Prima di chiudere mi punge vaghezza sottolineare l’assenza pressoché totale di Dave Grohl che troviamo solo negli ovvi footage live. La sua scelta di non partecipare è da sposare in toto, al netto di quelle che sono state le motivazioni che lo hanno portato alla decisione. Non è dato sapere se per una pietas cristiana verso Cobain o dall’odio verso la vedova Cobain, autentica mantide religiosa con cui non ha mai avuto modo di legare. A suo modo anche Novoselic prende posizione contro di lei, nel momento in cui la cita ma non la nomina per nome, distaccandosene freddamente ma ricordando come fosse impossibile per Curt provare a disintossicarsi vivendo insieme ad un’altra tossicodipendente che nemmeno durante la gravidanza aveva smesso di farsi di eroina.

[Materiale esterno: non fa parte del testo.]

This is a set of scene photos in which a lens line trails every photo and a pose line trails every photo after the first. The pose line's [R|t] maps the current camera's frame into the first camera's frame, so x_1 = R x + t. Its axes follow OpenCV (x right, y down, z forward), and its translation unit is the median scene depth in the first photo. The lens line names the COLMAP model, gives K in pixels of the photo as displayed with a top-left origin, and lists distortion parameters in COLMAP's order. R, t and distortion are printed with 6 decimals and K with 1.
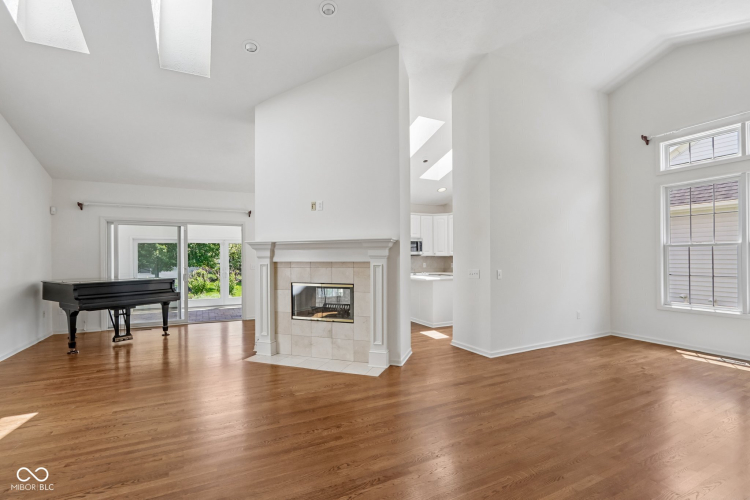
lens RADIAL K [[344.7, 0, 374.9], [0, 344.7, 256.9], [0, 0, 1]] dist [-0.012904, -0.000188]
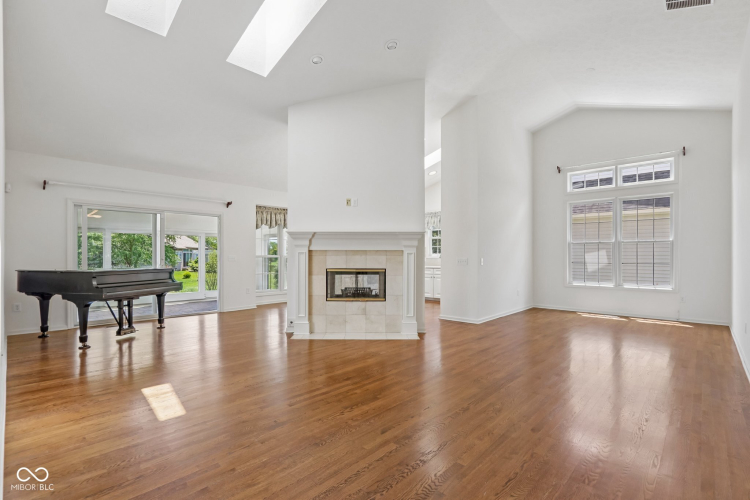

Se, come abbiamo detto in apertura, Cobain alla fine si è trasformato in quello che demonizzava in gioventù, crediamo che non sia questo che lo abbia spinto al gesto estremo del suicidio. Si è probabilmente reso conto del fatto di essere già morto da tempo, ma di non aver ancora scelto il giorno in cui ce lo avrebbe comunicato.